__WHAT THE TASK REQUIRES__.
Without including any pictures, write out the data below exactly.

##############################

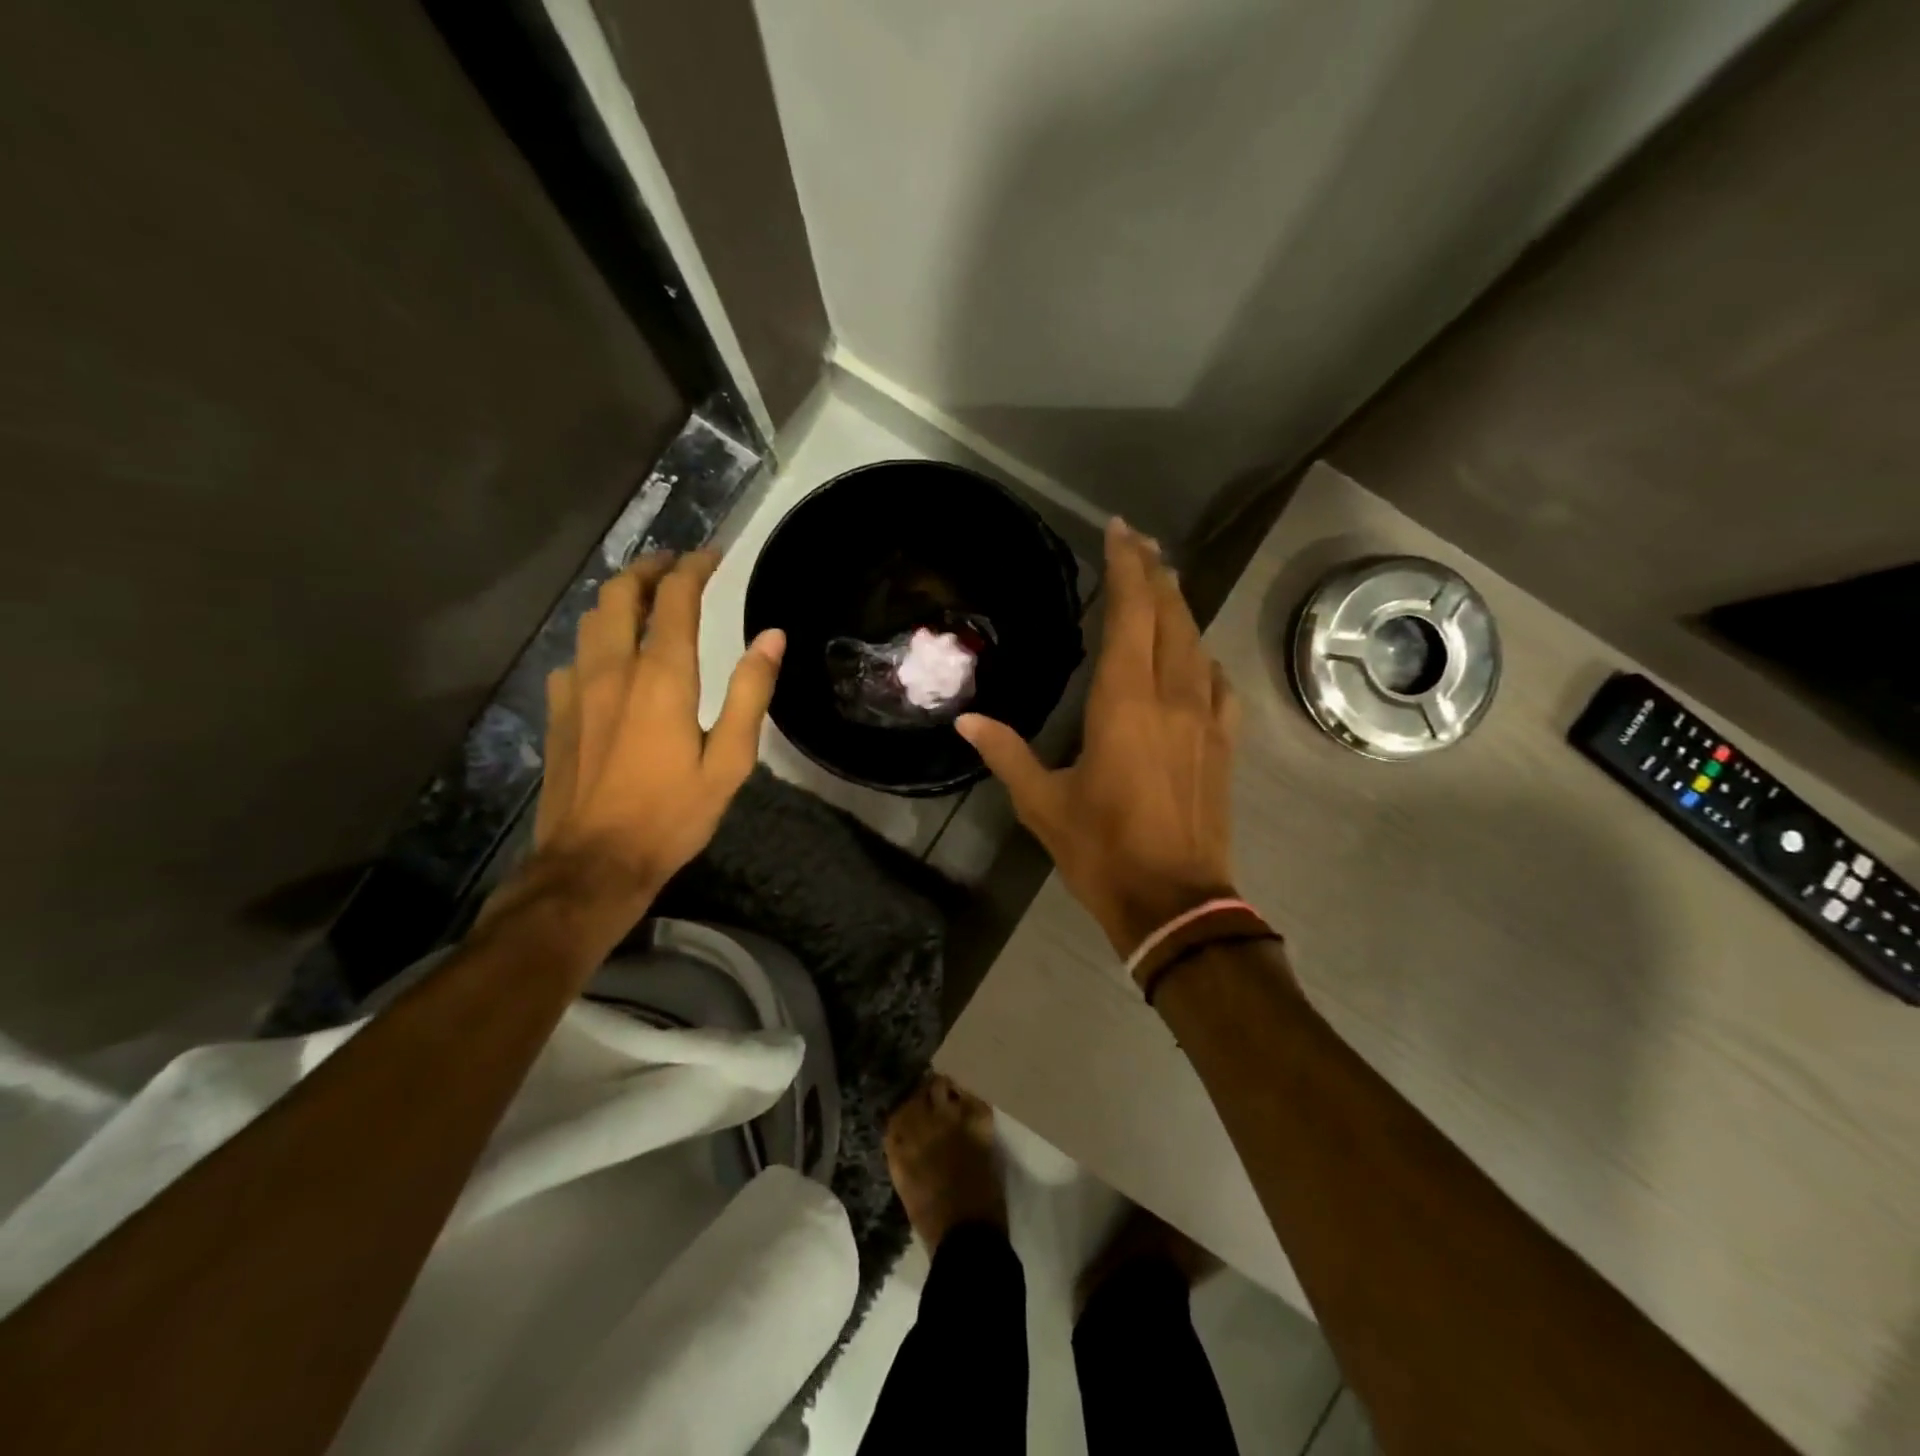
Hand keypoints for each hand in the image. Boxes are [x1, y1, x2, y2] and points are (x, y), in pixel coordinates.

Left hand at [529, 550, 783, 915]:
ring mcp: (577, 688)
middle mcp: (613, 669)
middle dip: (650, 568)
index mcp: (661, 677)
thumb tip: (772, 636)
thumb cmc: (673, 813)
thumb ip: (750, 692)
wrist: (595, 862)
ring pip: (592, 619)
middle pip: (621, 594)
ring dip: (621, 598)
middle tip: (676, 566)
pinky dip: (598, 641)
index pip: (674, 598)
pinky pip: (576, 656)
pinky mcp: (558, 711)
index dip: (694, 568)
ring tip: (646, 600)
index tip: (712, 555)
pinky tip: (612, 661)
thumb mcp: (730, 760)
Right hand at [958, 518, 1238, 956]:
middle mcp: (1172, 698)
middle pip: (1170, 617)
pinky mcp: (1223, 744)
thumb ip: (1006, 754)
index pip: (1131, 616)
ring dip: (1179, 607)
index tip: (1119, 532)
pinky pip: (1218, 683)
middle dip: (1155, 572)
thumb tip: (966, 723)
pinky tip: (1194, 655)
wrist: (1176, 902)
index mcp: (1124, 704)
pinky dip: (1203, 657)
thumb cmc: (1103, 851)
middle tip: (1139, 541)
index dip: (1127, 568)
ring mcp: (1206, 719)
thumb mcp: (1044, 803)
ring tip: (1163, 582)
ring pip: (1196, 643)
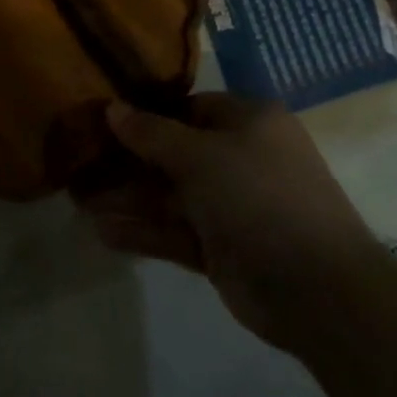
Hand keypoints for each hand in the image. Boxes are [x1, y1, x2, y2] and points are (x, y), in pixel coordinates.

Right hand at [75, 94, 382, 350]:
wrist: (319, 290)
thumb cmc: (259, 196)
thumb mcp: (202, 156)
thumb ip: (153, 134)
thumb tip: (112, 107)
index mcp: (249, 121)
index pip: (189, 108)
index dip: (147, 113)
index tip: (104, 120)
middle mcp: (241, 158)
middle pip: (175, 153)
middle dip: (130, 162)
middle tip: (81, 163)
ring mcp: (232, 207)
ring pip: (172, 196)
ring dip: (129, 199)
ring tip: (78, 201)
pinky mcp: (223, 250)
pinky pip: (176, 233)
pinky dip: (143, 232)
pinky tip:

##############################

__OUTPUT BELOW__.
Hand keypoints for each hand in the image. Boxes are [x1, y1, x2, y2] and points are (x, y), in pixel coordinates.

Left hand at [529, 550, 783, 915]:
ring mcp: (577, 688)
middle mcp: (613, 669)
middle dip: (650, 568)
index mcp: (661, 677)
thumb tip: (772, 636)
thumb cmc: (673, 813)
thumb ip: (750, 692)
wrist: (595, 862)
ring pip: (592, 619)
middle pip: (621, 594)
ring dip: (621, 598)
middle tip: (676, 566)
pinky dip: (598, 641)
index pip: (674, 598)
pinky pip: (576, 656)
pinky mcp: (558, 711)
index dip: (694, 568)
ring tip: (646, 600)
index tip: (712, 555)
pinky tip: (612, 661)
thumb mcp: (730, 760)
Right hand at [958, 518, 1238, 956]:
middle mcp: (1172, 698)
middle pip: (1170, 617)
pinky mcp: (1223, 744)
thumb ip: (1006, 754)
index pip: (1131, 616)
ring dip: (1179, 607)
index tip: (1119, 532)
pinky pip: (1218, 683)
middle dip: (1155, 572)
thumb tip: (966, 723)
pinky tip: (1194, 655)
wrist: (1176, 902)
index mcp: (1124, 704)
pinky dip: (1203, 657)
thumb cmc: (1103, 851)
middle tip: (1139, 541)
index dip: (1127, 568)
ring mcp: (1206, 719)
thumb mcp: (1044, 803)
ring tip: (1163, 582)
ring pip: (1196, 643)
Hand keypoints for each hand in the image. Boxes are [x1, y1, x2, y2] and points are (x, y), in pixel coordinates.

Right hand at [75, 94, 382, 350]:
wrist: (319, 290)
thumb cmc: (259, 196)
thumb mcp: (202, 156)
thumb ip: (153, 134)
thumb tip: (112, 107)
index mcp: (249, 121)
index pip: (189, 108)
index dip: (147, 113)
index tip: (104, 120)
middle mcp: (241, 158)
middle pip: (175, 153)
middle dip: (130, 162)
middle tip: (81, 163)
ring mcp: (232, 207)
ring pip: (172, 196)
ring dip: (129, 199)
ring tip: (78, 201)
pinky mcp: (223, 250)
pinky pip: (176, 233)
pinky dip: (143, 232)
pinky tip:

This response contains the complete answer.